DIRECTIONS FOR THIS TASK:
All that is asked is a faithful reproduction of the entries.

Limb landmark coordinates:
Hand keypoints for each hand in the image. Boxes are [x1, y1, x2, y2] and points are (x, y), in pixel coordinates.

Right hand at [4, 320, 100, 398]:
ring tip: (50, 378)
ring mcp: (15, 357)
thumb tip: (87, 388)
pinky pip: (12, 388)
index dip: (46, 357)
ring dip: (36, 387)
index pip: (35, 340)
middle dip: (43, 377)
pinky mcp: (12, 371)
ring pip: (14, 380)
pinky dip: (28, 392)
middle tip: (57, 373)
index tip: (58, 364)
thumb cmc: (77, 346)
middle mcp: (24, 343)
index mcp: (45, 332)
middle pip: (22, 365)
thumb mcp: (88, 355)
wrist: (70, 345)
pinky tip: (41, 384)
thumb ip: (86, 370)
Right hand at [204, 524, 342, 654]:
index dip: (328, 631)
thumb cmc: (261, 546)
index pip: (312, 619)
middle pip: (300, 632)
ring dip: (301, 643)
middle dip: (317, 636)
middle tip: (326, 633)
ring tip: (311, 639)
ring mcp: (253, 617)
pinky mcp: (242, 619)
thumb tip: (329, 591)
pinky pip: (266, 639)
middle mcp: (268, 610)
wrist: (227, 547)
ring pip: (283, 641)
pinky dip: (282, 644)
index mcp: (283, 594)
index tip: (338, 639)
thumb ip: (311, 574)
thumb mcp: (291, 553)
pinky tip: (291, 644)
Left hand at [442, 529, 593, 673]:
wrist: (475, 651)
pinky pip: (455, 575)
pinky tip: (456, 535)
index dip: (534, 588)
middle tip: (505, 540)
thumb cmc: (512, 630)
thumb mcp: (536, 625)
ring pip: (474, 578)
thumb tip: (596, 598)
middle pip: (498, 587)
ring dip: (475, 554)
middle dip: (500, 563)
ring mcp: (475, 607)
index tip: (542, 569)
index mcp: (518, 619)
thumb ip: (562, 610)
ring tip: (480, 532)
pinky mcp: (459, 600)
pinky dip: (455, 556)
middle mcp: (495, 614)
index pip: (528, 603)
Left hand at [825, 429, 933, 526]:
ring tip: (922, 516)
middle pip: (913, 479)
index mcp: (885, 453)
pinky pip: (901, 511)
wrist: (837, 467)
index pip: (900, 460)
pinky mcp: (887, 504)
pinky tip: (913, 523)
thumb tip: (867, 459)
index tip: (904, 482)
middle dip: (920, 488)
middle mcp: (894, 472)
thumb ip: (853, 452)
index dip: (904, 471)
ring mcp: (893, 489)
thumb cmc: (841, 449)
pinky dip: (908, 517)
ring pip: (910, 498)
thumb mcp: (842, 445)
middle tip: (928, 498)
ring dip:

ANSWER TO THE EXERCISE:
Hand keypoints for each hand in the image. Boxes are [x1, y1, x2, y2] and points are (x, y), in pixel coordinates.

Right hand at [4, 320, 100, 398]:
ring tip: (50, 378)
ring mcp: (15, 357)
thumb tip: (87, 388)
pinky pip: (12, 388)
index dip: (46, 357)
ring dip: (36, 387)
index pip: (35, 340)
middle dip: (43, 377)
pinky mcp: (12, 371)
ring pip: (14, 380)
pinky dip: (28, 392)
middle tip: (57, 373)
index tip: (58, 364)
thumb cmc: (77, 346)
middle mcp: (24, 343)
index mcp: (45, 332)
middle pip: (22, 365)
thumb mcp: (88, 355)
wrist: (70, 345)
pinky tip: (41, 384)
thumb ip: (86, 370)
Right hand at [204, 524, 342, 654]:
index dip: (328, 631)
thumb cmc: (261, 546)
index pip: (312, 619)
middle pip: (300, 632)
ring dip: (301, 643)
middle dip: (317, 636)
middle tip: (326, 633)
ring tip: (311, 639)
ring mcp: (253, 617)
pinky mcp: (242, 619)
thumb tip: (329, 591)
pinky pip: (266, 639)
middle mcp: (268, 610)
wrist: (227, 547)
ring pip: (283, 641)
pinky dip: (282, 644)
index mcp: (283, 594)
index tip: (338, 639)
thumb ip: (311, 574)
thumb mcp: (291, 553)
pinky tip: (291, 644)
Left hand at [442, 529, 593, 673]:
wrist: (475, 651)
pinky pip: (455, 575)
pinky tip: (456, 535)
index dip: (534, 588)
middle tip: (505, 540)
thumb cmc: (512, 630)
thumb mcp: (536, 625)
ring pip: (474, 578)
thumb tip: (596, 598)
middle pip: (498, 587)
ring dip: (475, 554)
middle dip: (500, 563)
ring mcp: (475, 607)
index tip: (542, 569)
index mcp: (518, 619)
thumb ip: (562, 610)
ring tip: (480, 532)
pinky mcp: (459, 600)
pinky dip: (455, 556)
middle mcp: (495, 614)
index pip: (528, 603)
Left hand at [825, 429, 933, 526]:
ring tip: (922, 516)
middle pip: (913, 479)
index mcp: (885, 453)
pinky pip: (901, 511)
wrist: (837, 467)
index pip: (900, 460)
pinky mcp: (887, 504)
pinky tip: (913, 523)
thumb tip: (867, 459)
index tip: (904, 482)
middle dip: (920, 488)
middle mcp: (894, 472)
thumb ip: (853, 452)
index dip: (904, 471)
ring mcp: (893, 489)
thumb cmc: (841, 449)
pinky dip: (908, 517)
ring pip: (910, 498)
thumb mcp: (842, 445)
middle tip: (928, 498)
ring dip:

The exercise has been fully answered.